(Data records Opens)
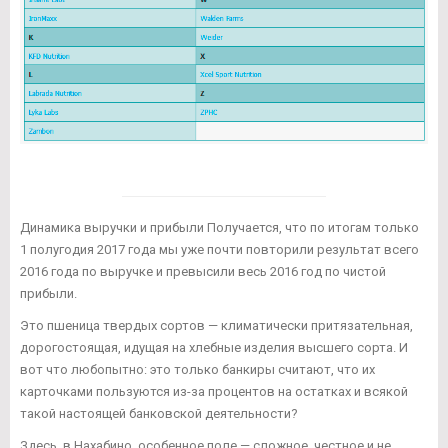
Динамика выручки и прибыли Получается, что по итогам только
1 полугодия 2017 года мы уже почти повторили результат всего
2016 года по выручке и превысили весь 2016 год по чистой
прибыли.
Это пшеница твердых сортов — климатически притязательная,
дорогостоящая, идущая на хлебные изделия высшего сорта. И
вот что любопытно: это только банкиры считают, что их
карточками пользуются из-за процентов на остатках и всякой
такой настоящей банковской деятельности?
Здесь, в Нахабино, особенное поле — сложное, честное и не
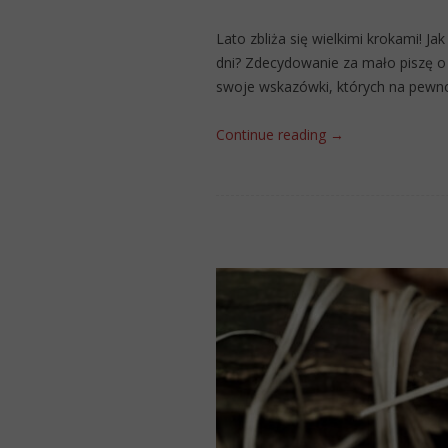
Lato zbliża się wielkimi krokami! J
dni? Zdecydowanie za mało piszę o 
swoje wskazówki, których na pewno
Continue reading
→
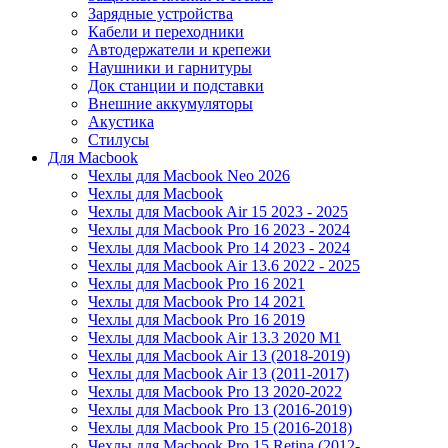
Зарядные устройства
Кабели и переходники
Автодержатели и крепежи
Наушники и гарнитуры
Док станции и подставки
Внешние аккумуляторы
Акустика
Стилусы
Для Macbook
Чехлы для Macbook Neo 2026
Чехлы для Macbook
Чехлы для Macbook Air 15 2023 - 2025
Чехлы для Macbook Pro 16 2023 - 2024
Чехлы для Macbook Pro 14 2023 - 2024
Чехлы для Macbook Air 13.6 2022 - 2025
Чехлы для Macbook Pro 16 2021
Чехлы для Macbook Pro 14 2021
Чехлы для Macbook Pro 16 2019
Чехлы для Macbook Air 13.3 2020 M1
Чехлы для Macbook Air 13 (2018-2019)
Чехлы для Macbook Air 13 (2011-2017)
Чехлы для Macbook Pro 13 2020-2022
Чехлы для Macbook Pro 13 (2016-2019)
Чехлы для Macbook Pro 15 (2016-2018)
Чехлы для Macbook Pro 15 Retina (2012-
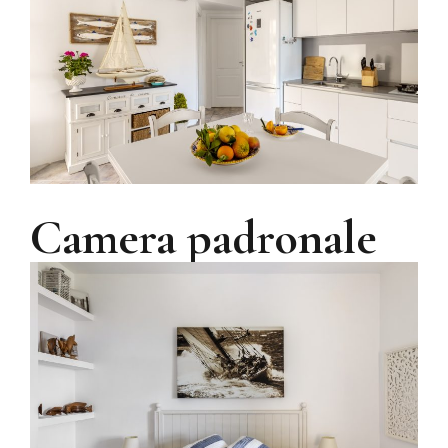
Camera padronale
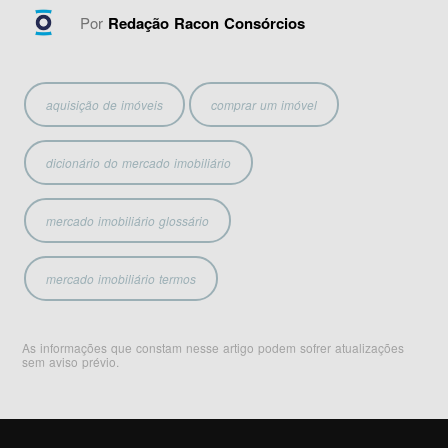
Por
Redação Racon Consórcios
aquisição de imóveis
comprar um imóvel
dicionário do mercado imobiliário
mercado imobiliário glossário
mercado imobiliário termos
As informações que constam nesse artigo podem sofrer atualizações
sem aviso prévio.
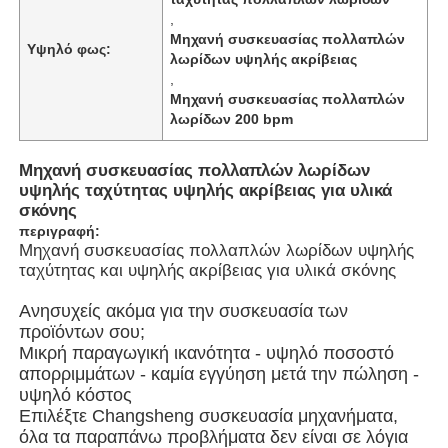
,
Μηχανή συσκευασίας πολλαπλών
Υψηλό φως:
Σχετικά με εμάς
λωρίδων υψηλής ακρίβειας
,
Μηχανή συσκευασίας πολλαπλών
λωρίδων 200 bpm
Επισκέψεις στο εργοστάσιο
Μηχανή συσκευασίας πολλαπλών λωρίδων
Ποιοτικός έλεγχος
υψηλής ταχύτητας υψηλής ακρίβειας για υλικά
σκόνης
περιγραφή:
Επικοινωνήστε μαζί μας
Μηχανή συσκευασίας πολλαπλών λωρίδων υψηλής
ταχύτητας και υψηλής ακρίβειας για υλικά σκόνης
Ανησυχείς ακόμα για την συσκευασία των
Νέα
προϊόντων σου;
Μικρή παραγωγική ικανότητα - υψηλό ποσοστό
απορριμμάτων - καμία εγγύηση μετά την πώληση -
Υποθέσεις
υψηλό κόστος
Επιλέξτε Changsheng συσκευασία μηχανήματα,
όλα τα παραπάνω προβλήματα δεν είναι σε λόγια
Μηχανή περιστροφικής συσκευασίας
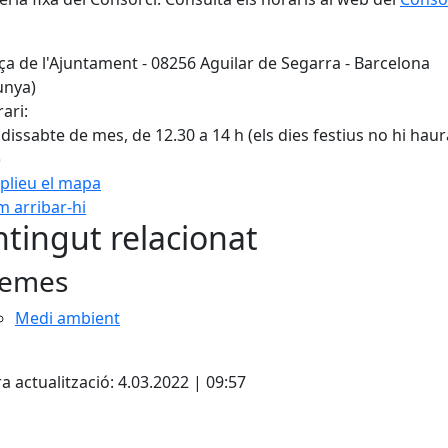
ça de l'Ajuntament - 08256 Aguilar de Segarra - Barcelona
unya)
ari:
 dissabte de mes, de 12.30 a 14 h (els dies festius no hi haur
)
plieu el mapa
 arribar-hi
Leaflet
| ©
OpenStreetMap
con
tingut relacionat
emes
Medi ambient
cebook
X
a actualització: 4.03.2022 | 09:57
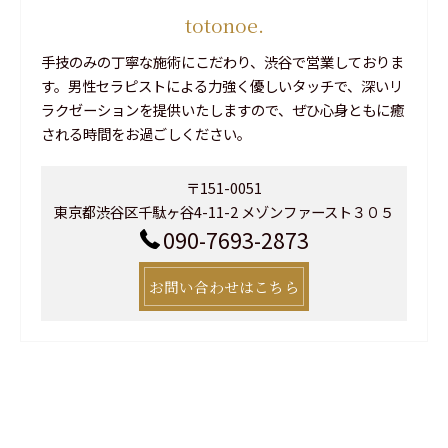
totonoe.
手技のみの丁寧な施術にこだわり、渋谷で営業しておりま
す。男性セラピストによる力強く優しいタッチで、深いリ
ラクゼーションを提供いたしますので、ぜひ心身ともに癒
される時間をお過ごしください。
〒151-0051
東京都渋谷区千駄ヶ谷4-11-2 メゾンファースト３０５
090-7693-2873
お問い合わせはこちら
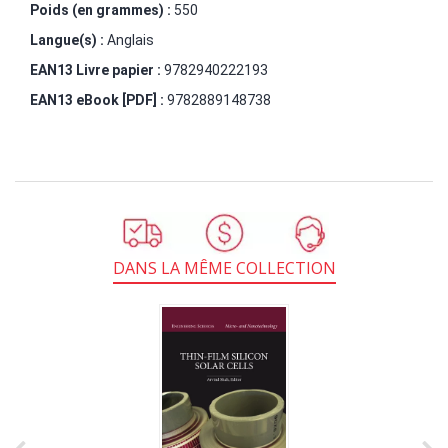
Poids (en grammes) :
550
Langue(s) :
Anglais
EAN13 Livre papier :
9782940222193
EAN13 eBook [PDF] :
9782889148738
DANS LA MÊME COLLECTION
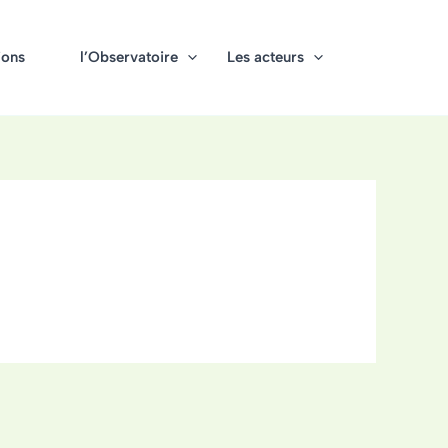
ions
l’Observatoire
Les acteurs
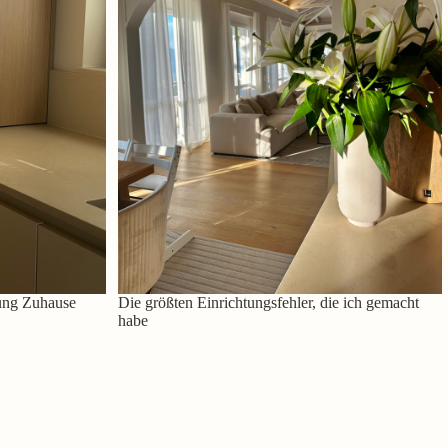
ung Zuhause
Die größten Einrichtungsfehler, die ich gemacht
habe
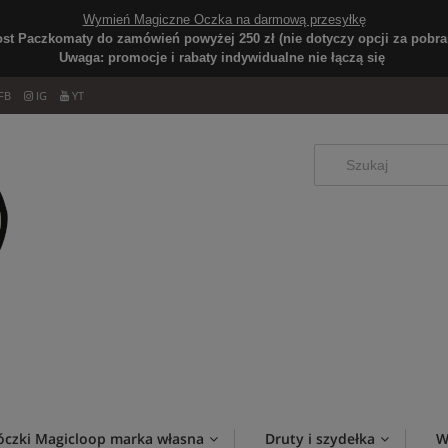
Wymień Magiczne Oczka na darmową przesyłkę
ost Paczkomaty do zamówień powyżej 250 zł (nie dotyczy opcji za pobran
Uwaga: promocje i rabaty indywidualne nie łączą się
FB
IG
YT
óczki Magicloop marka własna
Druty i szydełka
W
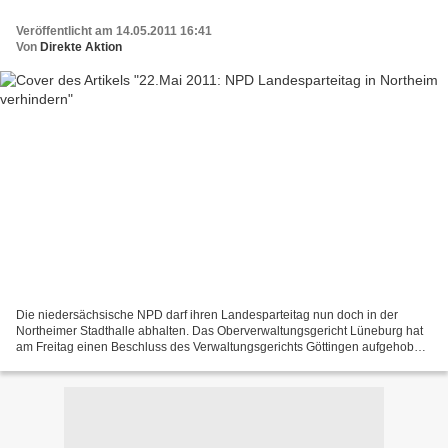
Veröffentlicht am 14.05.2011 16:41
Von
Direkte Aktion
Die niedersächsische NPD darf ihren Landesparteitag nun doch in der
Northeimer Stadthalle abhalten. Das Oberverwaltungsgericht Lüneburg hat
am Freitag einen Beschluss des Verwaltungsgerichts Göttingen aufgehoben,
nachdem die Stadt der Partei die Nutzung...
(Data records Closes)
→ Aim of the task
Show a copy of each line from the data that includes the word "υλικά".

→ Answer to this exercise
υψηλής ταχύτητας υψηλής ακρίβειας για υλικά
ταχύτητας και υψηλής ακρίβειας για υλικά σκόνης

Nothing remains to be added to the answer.